* **Task instructions**: Convert every line of the records below into a Markdown table with two columns, Row and Line. Put a running number in Row and one line in Line, and leave out blank lines.

Stored data
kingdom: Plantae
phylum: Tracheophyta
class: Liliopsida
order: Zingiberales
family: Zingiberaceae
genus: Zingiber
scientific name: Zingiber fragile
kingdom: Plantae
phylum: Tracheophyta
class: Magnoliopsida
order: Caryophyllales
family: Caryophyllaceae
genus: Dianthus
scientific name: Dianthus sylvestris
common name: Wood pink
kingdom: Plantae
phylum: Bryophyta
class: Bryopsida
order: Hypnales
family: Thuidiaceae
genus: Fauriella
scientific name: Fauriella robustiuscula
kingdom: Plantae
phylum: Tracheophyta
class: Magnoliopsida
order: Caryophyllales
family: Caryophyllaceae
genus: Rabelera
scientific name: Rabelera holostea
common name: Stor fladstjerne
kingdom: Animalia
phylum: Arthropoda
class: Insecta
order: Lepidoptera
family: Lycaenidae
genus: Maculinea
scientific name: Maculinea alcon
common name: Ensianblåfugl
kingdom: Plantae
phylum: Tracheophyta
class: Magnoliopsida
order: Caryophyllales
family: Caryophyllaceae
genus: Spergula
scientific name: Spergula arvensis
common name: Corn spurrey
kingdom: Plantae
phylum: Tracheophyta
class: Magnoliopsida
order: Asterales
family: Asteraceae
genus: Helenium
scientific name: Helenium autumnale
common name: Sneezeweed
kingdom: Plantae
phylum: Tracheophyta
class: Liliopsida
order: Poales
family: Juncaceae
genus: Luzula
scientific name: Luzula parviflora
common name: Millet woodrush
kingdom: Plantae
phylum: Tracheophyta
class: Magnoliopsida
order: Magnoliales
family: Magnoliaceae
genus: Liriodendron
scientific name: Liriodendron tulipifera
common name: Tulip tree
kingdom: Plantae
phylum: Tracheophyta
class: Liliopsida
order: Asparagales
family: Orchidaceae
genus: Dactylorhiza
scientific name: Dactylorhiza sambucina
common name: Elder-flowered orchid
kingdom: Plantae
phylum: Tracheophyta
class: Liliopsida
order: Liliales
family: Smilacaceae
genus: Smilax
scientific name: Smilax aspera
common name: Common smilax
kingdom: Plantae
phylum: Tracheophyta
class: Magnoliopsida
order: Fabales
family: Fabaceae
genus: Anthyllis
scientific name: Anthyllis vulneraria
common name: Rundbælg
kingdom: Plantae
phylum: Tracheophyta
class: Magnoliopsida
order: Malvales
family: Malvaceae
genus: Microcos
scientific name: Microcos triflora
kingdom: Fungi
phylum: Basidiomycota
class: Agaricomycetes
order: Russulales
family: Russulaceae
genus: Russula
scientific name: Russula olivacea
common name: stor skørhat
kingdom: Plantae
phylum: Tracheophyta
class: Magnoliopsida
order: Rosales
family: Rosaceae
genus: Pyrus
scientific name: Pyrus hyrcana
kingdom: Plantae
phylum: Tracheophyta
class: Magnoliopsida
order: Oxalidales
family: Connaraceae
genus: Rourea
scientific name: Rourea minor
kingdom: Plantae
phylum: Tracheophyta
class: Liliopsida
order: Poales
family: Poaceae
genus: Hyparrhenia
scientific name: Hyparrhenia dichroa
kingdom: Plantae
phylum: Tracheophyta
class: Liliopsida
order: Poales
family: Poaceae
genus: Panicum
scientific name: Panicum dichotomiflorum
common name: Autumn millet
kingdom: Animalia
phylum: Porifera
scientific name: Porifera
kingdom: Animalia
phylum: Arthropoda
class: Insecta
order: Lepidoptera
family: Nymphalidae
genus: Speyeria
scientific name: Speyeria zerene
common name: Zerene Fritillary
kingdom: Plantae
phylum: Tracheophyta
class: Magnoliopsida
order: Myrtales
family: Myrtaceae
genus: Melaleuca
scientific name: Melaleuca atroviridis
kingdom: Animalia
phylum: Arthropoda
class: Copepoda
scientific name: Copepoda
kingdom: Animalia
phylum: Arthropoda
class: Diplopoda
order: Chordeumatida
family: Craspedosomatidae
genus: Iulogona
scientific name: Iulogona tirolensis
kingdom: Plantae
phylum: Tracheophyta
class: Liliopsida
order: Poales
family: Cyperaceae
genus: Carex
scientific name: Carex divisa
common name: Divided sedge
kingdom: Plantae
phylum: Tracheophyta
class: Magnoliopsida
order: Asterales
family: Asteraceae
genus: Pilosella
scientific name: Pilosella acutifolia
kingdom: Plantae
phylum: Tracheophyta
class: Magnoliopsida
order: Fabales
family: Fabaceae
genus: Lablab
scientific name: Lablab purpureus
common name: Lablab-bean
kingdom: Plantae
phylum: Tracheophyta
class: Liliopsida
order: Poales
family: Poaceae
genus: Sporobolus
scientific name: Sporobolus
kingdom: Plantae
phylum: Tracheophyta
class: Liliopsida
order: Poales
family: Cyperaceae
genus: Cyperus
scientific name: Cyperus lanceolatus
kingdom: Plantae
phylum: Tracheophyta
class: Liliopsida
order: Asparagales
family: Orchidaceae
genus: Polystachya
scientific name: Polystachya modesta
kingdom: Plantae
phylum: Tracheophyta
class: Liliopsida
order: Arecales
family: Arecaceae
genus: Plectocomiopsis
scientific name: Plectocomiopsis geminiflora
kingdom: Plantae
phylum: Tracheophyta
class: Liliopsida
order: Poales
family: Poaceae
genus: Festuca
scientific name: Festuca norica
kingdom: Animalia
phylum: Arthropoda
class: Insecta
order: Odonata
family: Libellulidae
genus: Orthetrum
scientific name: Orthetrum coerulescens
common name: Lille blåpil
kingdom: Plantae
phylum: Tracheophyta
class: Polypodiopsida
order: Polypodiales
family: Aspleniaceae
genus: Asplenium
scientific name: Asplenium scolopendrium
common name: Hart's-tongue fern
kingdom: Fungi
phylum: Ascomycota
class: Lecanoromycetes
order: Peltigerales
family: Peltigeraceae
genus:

* **Worked solution**:
| Row | Line |
|---|---|
| 1 | kingdom: Plantae |
| 2 | phylum: Tracheophyta |
| 3 | class: Liliopsida |
| 4 | order: Zingiberales |
| 5 | family: Zingiberaceae |
| 6 | genus: Zingiber |
| 7 | scientific name: Zingiber fragile |
| 8 | kingdom: Plantae |
| 9 | phylum: Tracheophyta |
| 10 | class: Magnoliopsida |
| 11 | order: Caryophyllales |
| 12 | family: Caryophyllaceae |
| 13 | genus: Dianthus |
| 14 | scientific name: Dianthus sylvestris |
| 15 | common name: Wood pink |
| 16 | kingdom: Plantae |
| 17 | phylum: Bryophyta |
| 18 | class: Bryopsida |
| 19 | order: Hypnales |
| 20 | family: Thuidiaceae |
| 21 | genus: Fauriella |
| 22 | scientific name: Fauriella robustiuscula |
| 23 | kingdom: Plantae |
| 24 | phylum: Tracheophyta |
| 25 | class: Magnoliopsida |
| 26 | order: Caryophyllales |
| 27 | family: Caryophyllaceae |
| 28 | genus: Rabelera |
| 29 | scientific name: Rabelera holostea |
| 30 | common name: Stor fladstjerne |
| 31 | kingdom: Animalia |
| 32 | phylum: Arthropoda |
| 33 | class: Insecta |
| 34 | order: Lepidoptera |
| 35 | family: Lycaenidae |
| 36 | genus: Maculinea |
| 37 | scientific name: Maculinea alcon |
| 38 | common name: Ensianblåfugl |
| 39 | kingdom: Plantae |
| 40 | phylum: Tracheophyta |
| 41 | class: Magnoliopsida |
| 42 | order: Caryophyllales |
| 43 | family: Caryophyllaceae |
| 44 | genus: Spergula |
| 45 | scientific name: Spergula arvensis |
| 46 | common name: Corn spurrey |
| 47 | kingdom: Plantae |
| 48 | phylum: Tracheophyta |
| 49 | class: Magnoliopsida |
| 50 | order: Asterales |
| 51 | family: Asteraceae |
| 52 | genus: Helenium |
| 53 | scientific name: Helenium autumnale |
| 54 | common name: Sneezeweed |
| 55 | kingdom: Plantae |
| 56 | phylum: Tracheophyta |
| 57 | class: Liliopsida |
| 58 | order: Poales |
| 59 | family: Juncaceae |
| 60 | genus: Luzula |
| 61 | scientific name: Luzula parviflora |
| 62 | common name: Millet woodrush |
| 63 | kingdom: Plantae |
| 64 | phylum: Tracheophyta |
| 65 | class: Magnoliopsida |
| 66 | order: Magnoliales |
| 67 | family: Magnoliaceae |
| 68 | genus: Liriodendron |
| 69 | scientific name: Liriodendron tulipifera |
| 70 | common name: Tulip tree |
| 71 | kingdom: Plantae |
| 72 | phylum: Tracheophyta |
| 73 | class: Liliopsida |
| 74 | order: Asparagales |
| 75 | family: Orchidaceae |
| 76 | genus: Dactylorhiza |
| 77 | scientific name: Dactylorhiza sambucina |
| 78 | common name: Elder-flowered orchid |
| 79 | kingdom: Plantae |
| 80 | phylum: Tracheophyta |
| 81 | class: Liliopsida |
| 82 | order: Liliales |
| 83 | family: Smilacaceae |
| 84 | genus: Smilax |
| 85 | scientific name: Smilax aspera |
| 86 | common name: Common smilax |
| 87 | kingdom: Plantae |
| 88 | phylum: Tracheophyta |
| 89 | class: Magnoliopsida |
| 90 | order: Fabales |
| 91 | family: Fabaceae |
| 92 | genus: Anthyllis |
| 93 | scientific name: Anthyllis vulneraria |
| 94 | common name: Rundbælg |
| 95 | kingdom: Plantae |
| 96 | phylum: Tracheophyta |
| 97 | class: Magnoliopsida |
| 98 | order: Malvales |
| 99 | family: Malvaceae |
| 100 | genus: Microcos |
| 101 | scientific name: Microcos triflora |
| 102 | kingdom: Fungi |
| 103 | phylum: Basidiomycota |
| 104 | class: Agaricomycetes |
| 105 | order: Russulales |
| 106 | family: Russulaceae |
| 107 | genus: Russula |
| 108 | scientific name: Russula olivacea |
| 109 | common name: stor skørhat |
| 110 | kingdom: Plantae |
| 111 | phylum: Tracheophyta |
| 112 | class: Magnoliopsida |
| 113 | order: Rosales |
| 114 | family: Rosaceae |
| 115 | genus: Pyrus |
| 116 | scientific name: Pyrus hyrcana |
| 117 | kingdom: Plantae |
| 118 | phylum: Tracheophyta |
| 119 | class: Magnoliopsida |
| 120 | order: Oxalidales |
| 121 | family: Connaraceae |
| 122 | genus: Rourea |
| 123 | scientific name: Rourea minor |
| 124 | kingdom: Plantae |
| 125 | phylum: Tracheophyta |
| 126 | class: Liliopsida |
| 127 | order: Poales |
| 128 | family: Poaceae |
| 129 | genus: Hyparrhenia |
| 130 | scientific name: Hyparrhenia dichroa |
| 131 | kingdom: Plantae |
| 132 | phylum: Tracheophyta |
| 133 | class: Liliopsida |
| 134 | order: Poales |
| 135 | family: Poaceae |
| 136 | genus: Panicum |
| 137 | scientific name: Panicum dichotomiflorum |
| 138 | common name: Autumn millet |
| 139 | kingdom: Animalia |
| 140 | phylum: Porifera |
| 141 | scientific name: Porifera |
| 142 | kingdom: Animalia |
| 143 | phylum: Arthropoda |
| 144 | class: Insecta |
| 145 | order: Lepidoptera |
| 146 | family: Nymphalidae |
| 147 | genus: Speyeria |
| 148 | scientific name: Speyeria zerene |
| 149 | common name: Zerene Fritillary |
| 150 | kingdom: Plantae |
| 151 | phylum: Tracheophyta |
| 152 | class: Magnoliopsida |
| 153 | order: Myrtales |
| 154 | family: Myrtaceae |
| 155 | genus: Melaleuca |
| 156 | scientific name: Melaleuca atroviridis |
| 157 | kingdom: Animalia |
| 158 | phylum: Arthropoda |
| 159 | class: Copepoda |
| 160 | scientific name: Copepoda |
| 161 | kingdom: Animalia |
| 162 | phylum: Arthropoda |
| 163 | class: Diplopoda |
| 164 | order: Chordeumatida |
| 165 | family: Craspedosomatidae |
| 166 | genus: Iulogona |
| 167 | scientific name: Iulogona tirolensis |
| 168 | kingdom: Plantae |
| 169 | phylum: Tracheophyta |
| 170 | class: Liliopsida |
| 171 | order: Poales |
| 172 | family: Cyperaceae |
| 173 | genus: Carex |
| 174 | scientific name: Carex divisa |
| 175 | common name: Divided sedge |
| 176 | kingdom: Plantae |
| 177 | phylum: Tracheophyta |
| 178 | class: Magnoliopsida |
| 179 | order: Asterales |
| 180 | family: Asteraceae |
| 181 | genus: Pilosella |
| 182 | scientific name: Pilosella acutifolia |
| 183 | kingdom: Plantae |
| 184 | phylum: Tracheophyta |
| 185 | class: Magnoliopsida |
| 186 | order: Fabales |
| 187 | family: Fabaceae |
| 188 | genus: Lablab |
| 189 | scientific name: Lablab purpureus |
| 190 | common name: Lablab-bean |
| 191 | kingdom: Plantae |
| 192 | phylum: Tracheophyta |
| 193 | class: Liliopsida |
| 194 | order: Poales |
| 195 | family: Poaceae |
| 196 | genus: Sporobolus |
| 197 | scientific name: Sporobolus |
| 198 | kingdom: Plantae |
| 199 | phylum: Tracheophyta |
| 200 | class: Liliopsida |
| 201 | order: Poales |
| 202 | family: Cyperaceae |
| 203 | genus: Cyperus |
| 204 | scientific name: Cyperus lanceolatus |
| 205 | kingdom: Plantae |
| 206 | phylum: Tracheophyta |
| 207 | class: Liliopsida |
| 208 | order: Asparagales |
| 209 | family: Orchidaceae |
| 210 | genus: Polystachya |
| 211 | scientific name: Polystachya modesta |
| 212 | kingdom: Plantae |
| 213 | phylum: Tracheophyta |
| 214 | class: Liliopsida |
| 215 | order: Arecales |
| 216 | family: Arecaceae |
| 217 | genus: Plectocomiopsis |
| 218 | scientific name: Plectocomiopsis geminiflora |
| 219 | kingdom: Plantae |
| 220 | phylum: Tracheophyta |
| 221 | class: Liliopsida |
| 222 | order: Poales |
| 223 | family: Poaceae |
| 224 | genus: Festuca |
| 225 | scientific name: Festuca norica |
| 226 | kingdom: Animalia |
| 227 | phylum: Arthropoda |
| 228 | class: Insecta |
| 229 | order: Odonata |
| 230 | family: Libellulidae |
| 231 | genus: Orthetrum |
| 232 | scientific name: Orthetrum coerulescens |
| 233 | common name: Lille blåpil |
| 234 | kingdom: Plantae |
| 235 | phylum: Tracheophyta |
| 236 | class: Polypodiopsida |
| 237 | order: Polypodiales |
| 238 | family: Aspleniaceae |
| 239 | genus: Asplenium |
| 240 | scientific name: Asplenium scolopendrium |
| 241 | common name: Hart's-tongue fern |
| 242 | kingdom: Fungi |
| 243 | phylum: Ascomycota |
| 244 | class: Lecanoromycetes |
| 245 | order: Peltigerales |
| 246 | family: Peltigeraceae |
| 247 | genus: |